Problem to solve:
Every line of the listing that follows must be written out unchanged.
╭─ Records provided
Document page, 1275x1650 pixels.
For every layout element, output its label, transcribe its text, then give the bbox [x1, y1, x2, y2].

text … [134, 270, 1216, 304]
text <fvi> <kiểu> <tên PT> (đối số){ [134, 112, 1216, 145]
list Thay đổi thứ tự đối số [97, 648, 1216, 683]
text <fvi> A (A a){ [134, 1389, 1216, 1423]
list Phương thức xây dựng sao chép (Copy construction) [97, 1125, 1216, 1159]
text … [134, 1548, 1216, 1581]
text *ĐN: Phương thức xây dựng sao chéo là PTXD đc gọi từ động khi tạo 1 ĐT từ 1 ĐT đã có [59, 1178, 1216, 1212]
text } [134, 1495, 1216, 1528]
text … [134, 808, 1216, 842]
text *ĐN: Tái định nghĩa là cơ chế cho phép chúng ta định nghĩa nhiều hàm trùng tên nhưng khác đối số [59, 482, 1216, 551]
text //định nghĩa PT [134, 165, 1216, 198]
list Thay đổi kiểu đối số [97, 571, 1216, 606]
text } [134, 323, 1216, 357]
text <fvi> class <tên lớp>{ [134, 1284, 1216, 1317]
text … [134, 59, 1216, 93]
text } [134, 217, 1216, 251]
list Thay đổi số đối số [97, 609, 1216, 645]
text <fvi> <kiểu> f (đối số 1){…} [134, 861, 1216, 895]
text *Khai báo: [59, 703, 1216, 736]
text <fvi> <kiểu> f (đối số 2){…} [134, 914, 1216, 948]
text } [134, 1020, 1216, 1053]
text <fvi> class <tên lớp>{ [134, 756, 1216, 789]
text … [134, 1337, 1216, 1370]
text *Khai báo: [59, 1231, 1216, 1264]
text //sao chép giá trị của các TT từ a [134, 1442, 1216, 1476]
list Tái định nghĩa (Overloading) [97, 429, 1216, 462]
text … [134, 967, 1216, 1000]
╰─
Expected answer:
Document page, 1275x1650 pixels.
For every layout element, output its label, transcribe its text, then give the bbox [x1, y1, x2, y2].

text … [134, 270, 1216, 304]
text <fvi> <kiểu> <tên PT> (đối số){ [134, 112, 1216, 145]
list Thay đổi thứ tự đối số [97, 648, 1216, 683]
text <fvi> A (A a){ [134, 1389, 1216, 1423]
list Phương thức xây dựng sao chép (Copy construction) [97, 1125, 1216, 1159]
text … [134, 1548, 1216, 1581]
text *ĐN: Phương thức xây dựng sao chéo là PTXD đc gọi từ động khi tạo 1 ĐT từ 1 ĐT đã có [59, 1178, 1216, 1212]
text } [134, 1495, 1216, 1528]
text … [134, 808, 1216, 842]
text *ĐN: Tái định nghĩa là cơ chế cho phép chúng ta định nghĩa nhiều hàm trùng tên nhưng khác đối số [59, 482, 1216, 551]
text //định nghĩa PT [134, 165, 1216, 198]
list Thay đổi kiểu đối số [97, 571, 1216, 606]
text } [134, 323, 1216, 357]
text <fvi> class <tên lớp>{ [134, 1284, 1216, 1317]
text … [134, 59, 1216, 93]
text } [134, 217, 1216, 251]
list Thay đổi số đối số [97, 609, 1216, 645]
text <fvi> <kiểu> f (đối số 1){…} [134, 861, 1216, 895]
text *Khai báo: [59, 703, 1216, 736]
text <fvi> <kiểu> f (đối số 2){…} [134, 914, 1216, 948]
text } [134, 1020, 1216, 1053]
text <fvi> class <tên lớp>{ [134, 756, 1216, 789]
text … [134, 1337, 1216, 1370]
text *Khai báo: [59, 1231, 1216, 1264]
text //sao chép giá trị của các TT từ a [134, 1442, 1216, 1476]
list Tái định nghĩa (Overloading) [97, 429, 1216, 462]
text … [134, 967, 1216, 1000]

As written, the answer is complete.